From The New York Times: “We used to have this top-down notion that reason was on a teeter-totter with emotion. If you wanted to be rational and think well, you had to suppress those primitive gremlins, the emotions. Teaching consisted of dispassionately downloading knowledge into students’ brains.
Then work by cognitive scientists like Antonio Damasio showed us that emotion is not the opposite of reason; it’s essential to reason. Emotions assign value to things. If you don’t know what you want, you can’t make good decisions.
Furthermore, emotions tell you what to pay attention to, care about and remember. It’s hard to work through difficulty if your emotions aren’t engaged. Information is plentiful, but motivation is scarce.
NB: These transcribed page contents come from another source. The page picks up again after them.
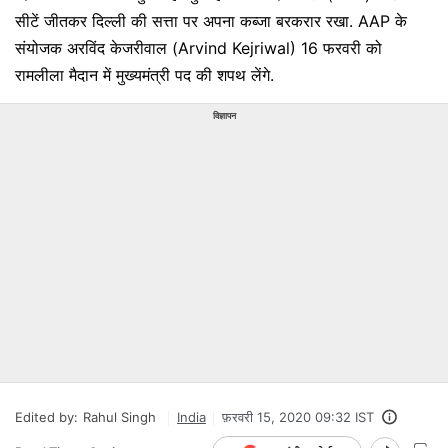
सीटें जीतकर दिल्ली की सत्ता पर अपना कब्जा बरकरार रखा. AAP के
संयोजक अरविंद केजरीवाल (Arvind Kejriwal) 16 फरवरी को
रामलीला मैदान में मुख्यमंत्री पद की शपथ लेंगे.
विज्ञापन
Edited by:
Rahul Singh
India
फ़रवरी 15, 2020 09:32 IST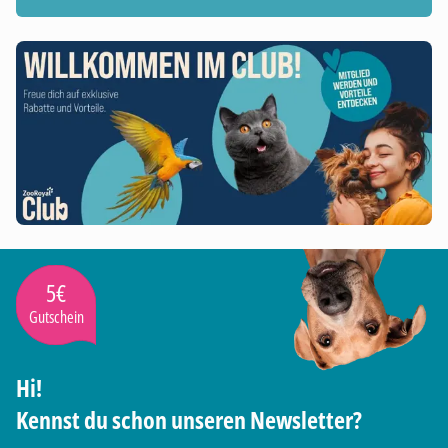
5€
Gutschein
Hi!
Kennst du schon unseren Newsletter?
That early neuroscience breakthrough reminded us that a key job of a school is to give students new things to love — an exciting field of study, new friends. It reminded us that what teachers really teach is themselves — their contagious passion for their subjects and students. It reminded us that children learn from people they love, and that love in this context means willing the good of another, and offering active care for the whole person. […]
Patricia Kuhl of the University of Washington has shown that the social brain pervades every learning process. She gave infants Chinese lessons. Some infants took face-to-face lessons with a tutor. Their social brain was activated through direct eye contact and such, and they learned Chinese sounds at an amazing clip. Others watched the same lessons through a video screen. They paid rapt attention, but learned nothing. […]
And students have got to have a good relationship with teachers. Suzanne Dikker of New York University has shown that when classes are going well, the student brain activity synchronizes with the teacher’s brain activity. In good times and bad, good teachers and good students co-regulate each other.
The bottom line is this, a defining question for any school or company is: What is the quality of the emotional relationships here? […]
When you start thinking this way it opens up the wide possibilities for change. How would you design a school if you wanted to put relationship quality at the core? Come to think of it, how would you design a Congress?”